(Information begins)

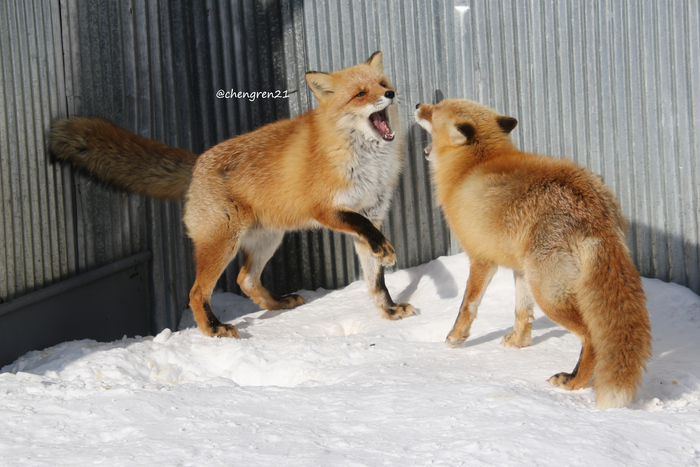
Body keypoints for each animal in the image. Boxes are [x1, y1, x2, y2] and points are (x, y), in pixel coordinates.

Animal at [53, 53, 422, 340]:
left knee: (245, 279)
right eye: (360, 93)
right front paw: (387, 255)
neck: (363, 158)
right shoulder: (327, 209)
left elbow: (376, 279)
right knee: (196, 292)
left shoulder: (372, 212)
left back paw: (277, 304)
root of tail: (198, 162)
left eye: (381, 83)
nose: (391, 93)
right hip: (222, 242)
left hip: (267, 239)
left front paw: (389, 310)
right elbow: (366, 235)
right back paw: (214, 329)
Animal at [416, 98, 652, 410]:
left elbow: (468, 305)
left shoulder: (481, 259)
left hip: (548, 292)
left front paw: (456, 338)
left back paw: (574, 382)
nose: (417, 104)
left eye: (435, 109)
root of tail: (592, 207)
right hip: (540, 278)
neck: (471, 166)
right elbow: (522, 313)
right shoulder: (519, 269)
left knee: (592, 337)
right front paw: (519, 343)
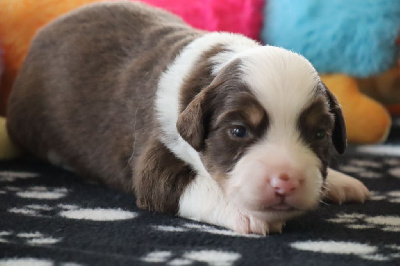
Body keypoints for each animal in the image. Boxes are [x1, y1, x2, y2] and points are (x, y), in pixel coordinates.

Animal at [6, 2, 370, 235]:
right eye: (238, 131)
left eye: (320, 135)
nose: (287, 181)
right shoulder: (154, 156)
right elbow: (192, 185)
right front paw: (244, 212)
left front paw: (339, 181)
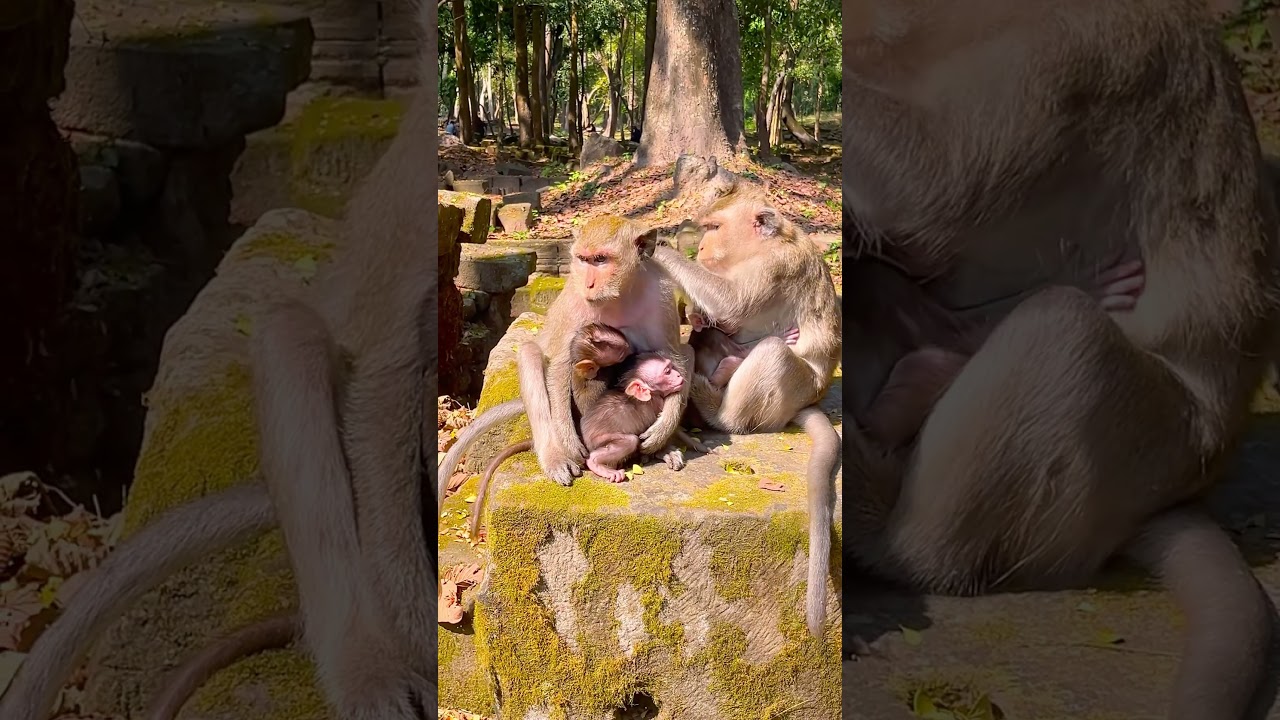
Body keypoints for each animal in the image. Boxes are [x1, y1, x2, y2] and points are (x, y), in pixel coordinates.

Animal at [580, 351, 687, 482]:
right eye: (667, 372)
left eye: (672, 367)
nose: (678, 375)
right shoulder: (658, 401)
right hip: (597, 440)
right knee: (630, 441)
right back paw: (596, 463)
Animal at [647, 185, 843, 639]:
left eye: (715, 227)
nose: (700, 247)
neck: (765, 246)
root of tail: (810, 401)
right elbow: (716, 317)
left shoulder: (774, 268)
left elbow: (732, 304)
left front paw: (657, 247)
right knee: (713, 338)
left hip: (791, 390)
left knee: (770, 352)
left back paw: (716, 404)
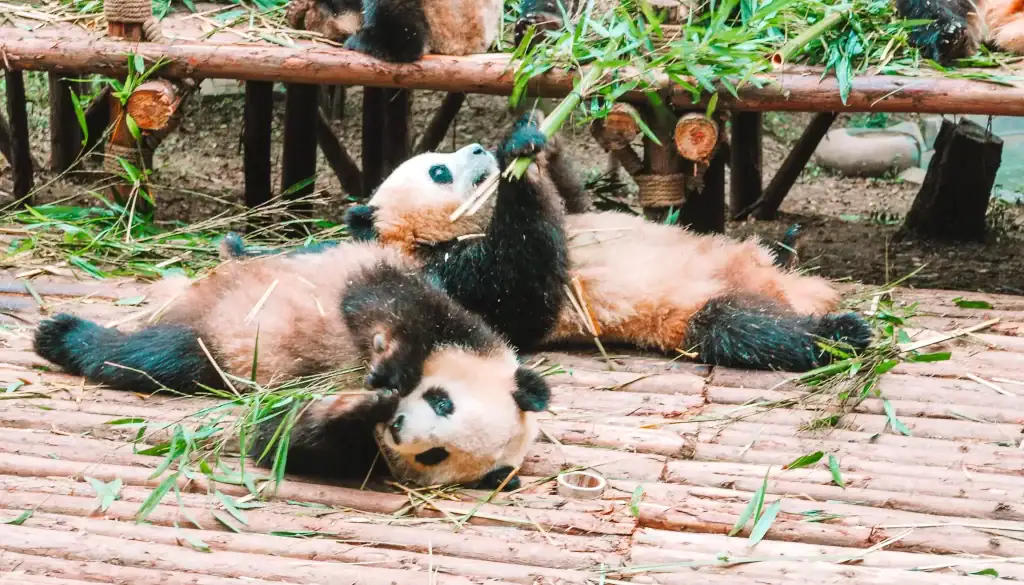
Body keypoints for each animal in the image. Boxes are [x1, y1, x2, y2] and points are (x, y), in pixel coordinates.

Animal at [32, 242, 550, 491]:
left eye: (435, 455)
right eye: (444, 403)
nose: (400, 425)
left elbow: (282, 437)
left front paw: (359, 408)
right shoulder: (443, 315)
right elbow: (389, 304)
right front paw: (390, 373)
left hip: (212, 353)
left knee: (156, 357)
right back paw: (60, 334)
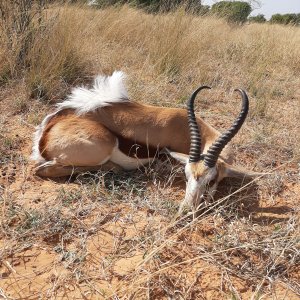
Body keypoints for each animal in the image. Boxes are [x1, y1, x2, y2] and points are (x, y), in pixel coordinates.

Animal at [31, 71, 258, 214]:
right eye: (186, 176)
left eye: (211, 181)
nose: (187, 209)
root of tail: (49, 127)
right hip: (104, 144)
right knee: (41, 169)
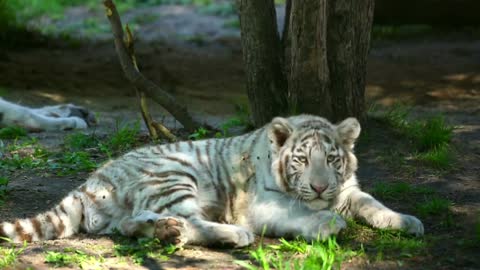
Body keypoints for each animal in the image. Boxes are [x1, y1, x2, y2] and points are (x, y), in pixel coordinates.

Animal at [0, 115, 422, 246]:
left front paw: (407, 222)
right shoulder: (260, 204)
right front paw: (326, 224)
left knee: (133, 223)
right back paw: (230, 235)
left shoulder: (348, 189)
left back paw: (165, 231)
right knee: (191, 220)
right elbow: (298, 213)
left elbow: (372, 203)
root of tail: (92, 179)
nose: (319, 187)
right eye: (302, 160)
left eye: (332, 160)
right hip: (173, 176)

(Information ends)
(Information begins)

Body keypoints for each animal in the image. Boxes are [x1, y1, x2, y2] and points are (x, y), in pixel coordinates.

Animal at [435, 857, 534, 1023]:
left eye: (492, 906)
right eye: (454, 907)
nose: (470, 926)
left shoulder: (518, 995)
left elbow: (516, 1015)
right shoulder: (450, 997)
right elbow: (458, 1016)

(Information ends)
(Information begins)

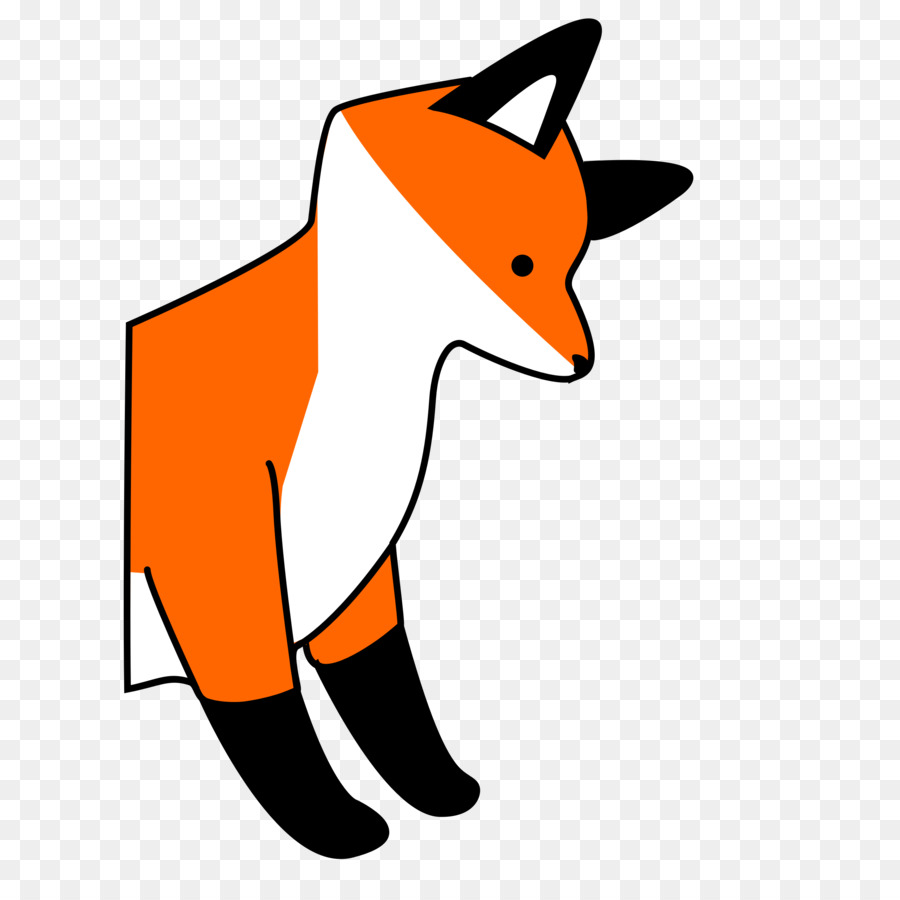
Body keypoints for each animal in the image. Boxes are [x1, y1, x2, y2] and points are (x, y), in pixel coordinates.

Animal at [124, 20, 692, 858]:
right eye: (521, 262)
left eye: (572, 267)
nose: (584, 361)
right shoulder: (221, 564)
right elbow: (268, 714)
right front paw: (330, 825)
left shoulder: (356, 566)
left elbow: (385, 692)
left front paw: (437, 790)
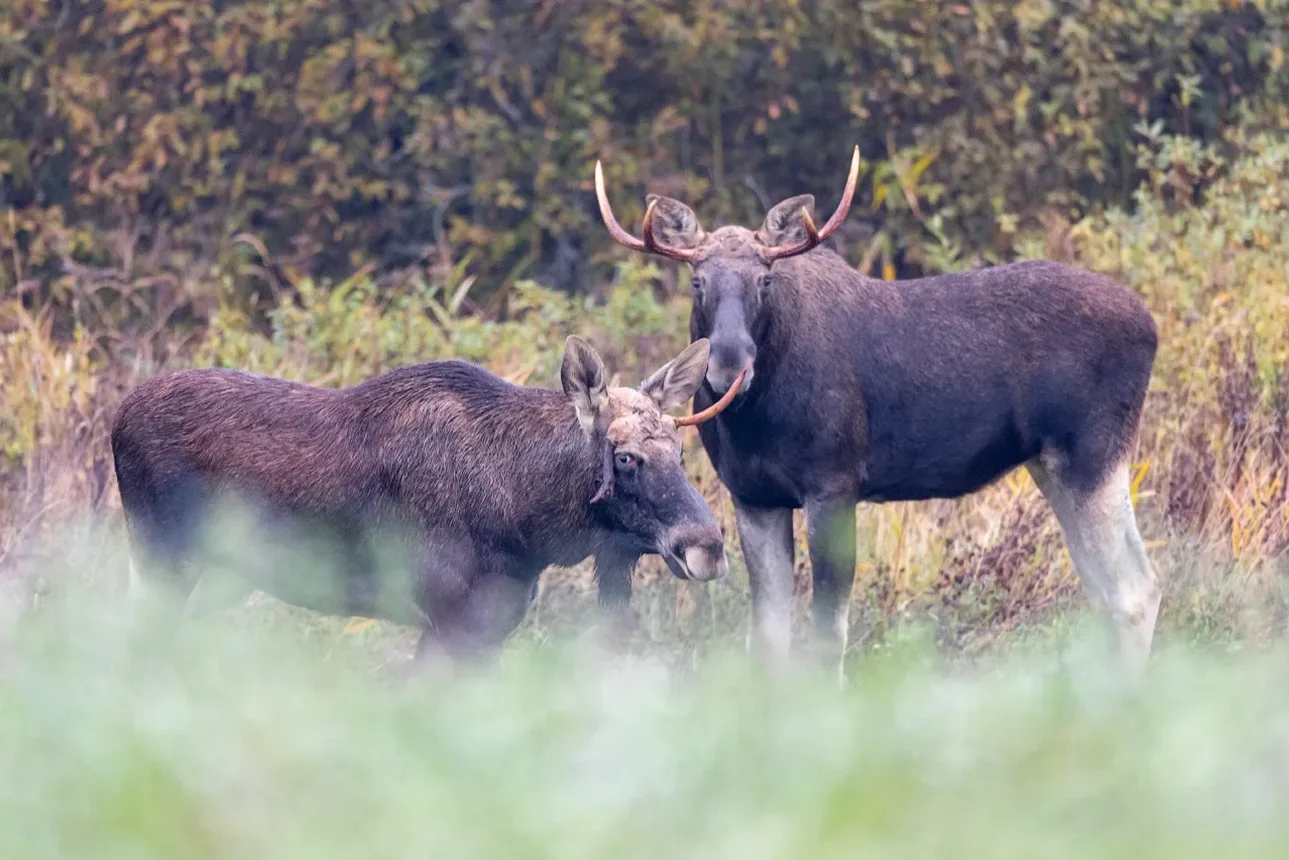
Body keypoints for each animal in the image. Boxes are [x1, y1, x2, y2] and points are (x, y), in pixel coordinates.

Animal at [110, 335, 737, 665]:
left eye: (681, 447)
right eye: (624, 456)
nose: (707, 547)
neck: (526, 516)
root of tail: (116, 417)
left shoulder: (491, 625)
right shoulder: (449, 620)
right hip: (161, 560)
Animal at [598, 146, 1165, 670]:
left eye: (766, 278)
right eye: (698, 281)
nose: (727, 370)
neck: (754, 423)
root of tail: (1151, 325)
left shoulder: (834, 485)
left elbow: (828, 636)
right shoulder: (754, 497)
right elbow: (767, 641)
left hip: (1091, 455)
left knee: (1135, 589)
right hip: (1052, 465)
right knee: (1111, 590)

(Information ends)

= What to work on =
Beginning at the line above that contains "left back paw: (716, 404)" and going on through the line that contains "right shoulder: (260, 204)", please copy every line exactly, leaving the pictures out and adding nothing.

= Your response =
left back paw: (716, 404)
Body keypoints for each animal in the image. Boxes are [x1, y1, x2, y2] and points are (x, y), in pixel coordinates.

Animal at [32, 242, 550, 491]:
left eye: (435, 455)
right eye: (444, 403)
nose: (400, 425)
left elbow: (282, 437)
left front paw: (359, 408)
right shoulder: (443, 315)
right elbow: (389, 304)
right front paw: (390, 373)
left hip: (212, 353)
left knee: (156, 357)
right back paw: (60, 334)
Body keypoints for each animal in the image. Boxes are [x1, y1, x2, y2] and points are (x, y), in pixel coordinates.

Animal at [31, 71, 258, 214]:
right eye: (186, 176)
left eye: (211, 181)
nose: (187, 209)
root of tail: (49, 127)
right hip: (104, 144)
right knee: (41, 169)
Body keypoints for each animal in the image. Boxes are [x1, y1, x2, y2] and points are (x, y), in pixel coordinates.

Animal at [0, 115, 422, 246]:
left front paw: (407, 222)
right shoulder: (260, 204)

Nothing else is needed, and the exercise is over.